Besides writing for arguably the nation's funniest homegrown show, This Hour Has 22 Minutes (for which he recently won a Gemini award), James also acts on another Canuck-conceived series, Made In Canada, as well as producing a show of his own for the Global Network.
Having come from funny stock, or "comedy through osmosis," as he puts it, James began his career at Toronto's Second City main stage in the mid- '80s, then moved on to commercial, television and stage work.
A 1990 spot on a Ron Howard-produced sitcom called My Talk Show, brought James over the 49th parallel for three years and the writing of Shakey Town, upon his return, saw James' career turn towards comedy.
James has a distinct soft spot in his heart for the show, which he insists changed the scope of his work as well as his life. "[Shakey Town] was my seminal turn in my late 30s, when I decided to be responsible for my own career rather than wait for somebody else to validate me. I wanted to articulate as best I could my adventure in California, because that's what it was," James states.
"I was looking to validate three years, because I went to California and I didn't become a movie star or get a big break on a series, but at the same time, I felt that a lot of experiences down there were worthwhile. There's a trend in California to forget the past and recreate yourself and I realized that some of my own experiences in Halifax were being intoxicated by American culture," James explains.
"Basically, what I came up with was a comparison between both nations from my own perspective and when I came home and wrote that, it turned things around for me."
As for future plans, James says he is hoping his adventure/comedy pilot set in the era of the Canadian fur trade, Blackfly, will be picked up by Global for a run of episodes. He adds he has plans for a new stage show and a toour of Northern Canada on his agenda, notwithstanding a visit to London's Grand Theatre this Sunday.

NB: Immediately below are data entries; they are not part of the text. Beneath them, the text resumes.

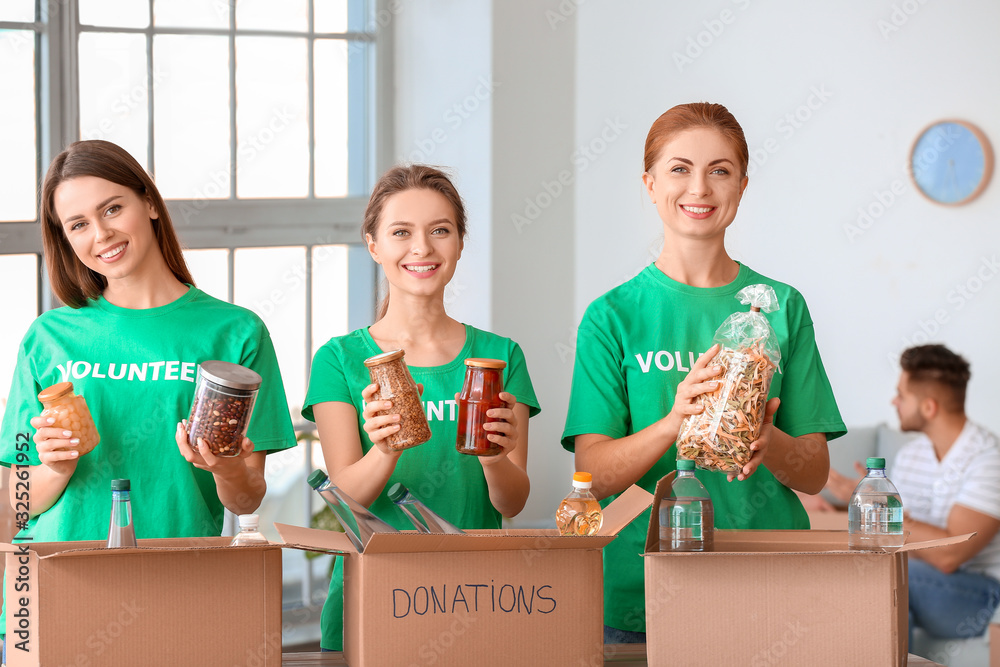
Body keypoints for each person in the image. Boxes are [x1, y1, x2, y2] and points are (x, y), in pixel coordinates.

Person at [562, 102, 846, 643]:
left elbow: (812, 473)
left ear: (741, 186)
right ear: (649, 184)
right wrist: (674, 422)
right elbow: (591, 479)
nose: (700, 188)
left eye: (720, 170)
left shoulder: (780, 308)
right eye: (679, 169)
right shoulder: (612, 315)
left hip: (766, 578)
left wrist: (768, 439)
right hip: (643, 588)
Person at [0, 140, 296, 650]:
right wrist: (53, 468)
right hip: (53, 588)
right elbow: (18, 500)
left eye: (112, 208)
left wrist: (224, 467)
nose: (102, 234)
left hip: (174, 585)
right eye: (78, 224)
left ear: (150, 203)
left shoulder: (234, 333)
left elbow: (248, 495)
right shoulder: (49, 337)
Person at [302, 164, 540, 652]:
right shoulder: (340, 360)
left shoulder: (498, 359)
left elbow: (511, 503)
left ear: (458, 242)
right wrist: (384, 450)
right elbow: (344, 503)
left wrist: (495, 456)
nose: (422, 248)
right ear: (374, 246)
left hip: (476, 596)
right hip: (373, 595)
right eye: (401, 233)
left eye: (440, 231)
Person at [828, 344, 1000, 644]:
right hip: (918, 577)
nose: (894, 401)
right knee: (888, 604)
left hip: (979, 593)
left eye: (902, 395)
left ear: (928, 407)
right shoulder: (911, 455)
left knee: (881, 577)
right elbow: (899, 535)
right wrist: (835, 513)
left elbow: (949, 555)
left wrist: (874, 509)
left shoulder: (988, 460)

Fans wishing to attend his London date will not find themselves disappointed, at least according to James, who employs a blue collar method in his onstage rants. "I figure that if people are planning a night out, getting a babysitter and paying 20 bucks to see me, then they deserve to see a man working for his money and working for the audience," James claims.
"I guess that's why I perform live, because you create this relationship between you and the audience for 90 minutes, when you're pretty much aligning the planets for a little bit. It's a cathartic relation and primal surge that you just can't find anywhere else."